Action item:
What lines of the data below hold "each"? Show them.

Data listing:
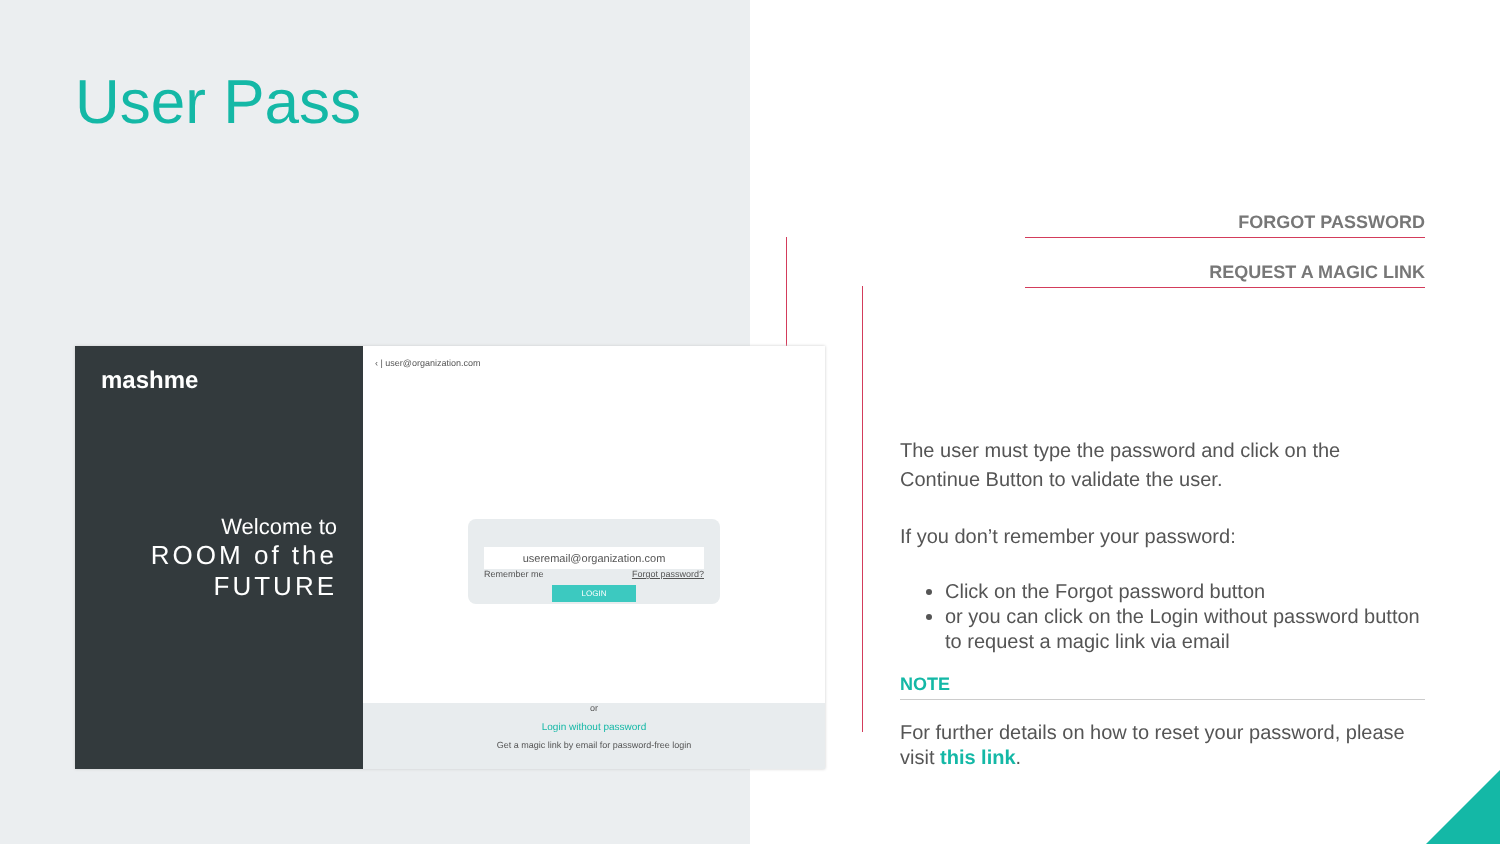User Pass
FORGOT PASSWORD
REQUEST A MAGIC LINK
mashme
Welcome to
ROOM of the
FUTURE
‹ | user@organization.com
useremail@organization.com
Remember me Forgot password?
LOGIN
or
Login without password
Get a magic link by email for password-free login
The user must type the password and click on the Continue Button to validate the user.
If you don’t remember your password:
Click on the Forgot password button
or you can click on the Login without password button to request a magic link via email
NOTE
For further details on how to reset your password, please visit this link.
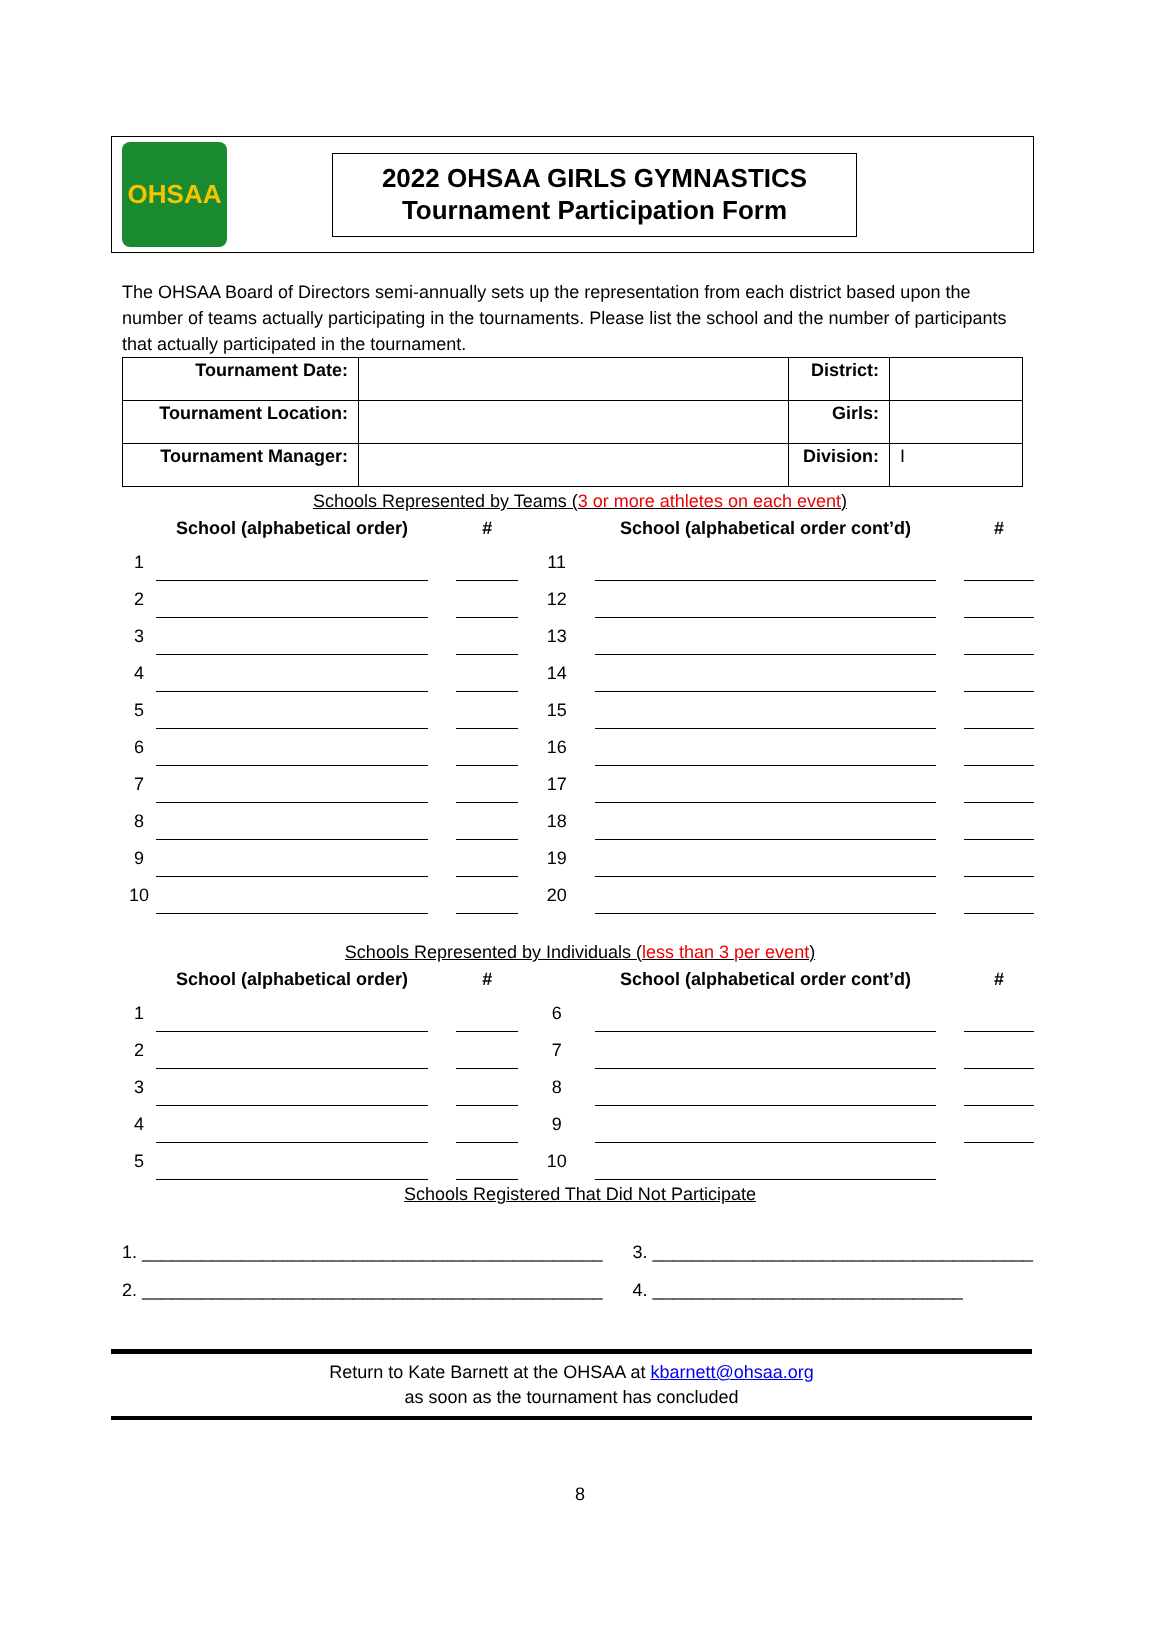OHSAA
2022 OHSAA GIRLS GYMNASTICS
Tournament Participation Form
The OHSAA Board of Directors semi-annually sets up the representation from each district based upon the number of teams actually participating in the tournaments. Please list the school and the number of participants that actually participated in the tournament.
| Tournament Date: | | District: | |
| Tournament Location: | | Girls: | |
| Tournament Manager: | | Division: | I |
Schools Represented by Teams (3 or more athletes on each event)
| | School (alphabetical order) | | # | | School (alphabetical order cont’d) | | # |
| --- | --- | --- | --- | --- | --- | --- | --- |
| 1 | | | | 11 | | | |
| 2 | | | | 12 | | | |
| 3 | | | | 13 | | | |
| 4 | | | | 14 | | | |
| 5 | | | | 15 | | | |
| 6 | | | | 16 | | | |
| 7 | | | | 17 | | | |
| 8 | | | | 18 | | | |
| 9 | | | | 19 | | | |
| 10 | | | | 20 | | | |
Schools Represented by Individuals (less than 3 per event)
| | School (alphabetical order) | | # | | School (alphabetical order cont’d) | | # |
| --- | --- | --- | --- | --- | --- | --- | --- |
| 1 | | | | 6 | | | |
| 2 | | | | 7 | | | |
| 3 | | | | 8 | | | |
| 4 | | | | 9 | | | |
| 5 | | | | 10 | | | |
Schools Registered That Did Not Participate
1. ______________________________________________
2. ______________________________________________
3. ______________________________________
4. _______________________________
Return to Kate Barnett at the OHSAA at kbarnett@ohsaa.org
as soon as the tournament has concluded
8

Result of this exercise:
The OHSAA Board of Directors semi-annually sets up the representation from each district based upon the number of teams actually participating in the tournaments. Please list the school and the number of participants that actually participated in the tournament.
Schools Represented by Teams (3 or more athletes on each event)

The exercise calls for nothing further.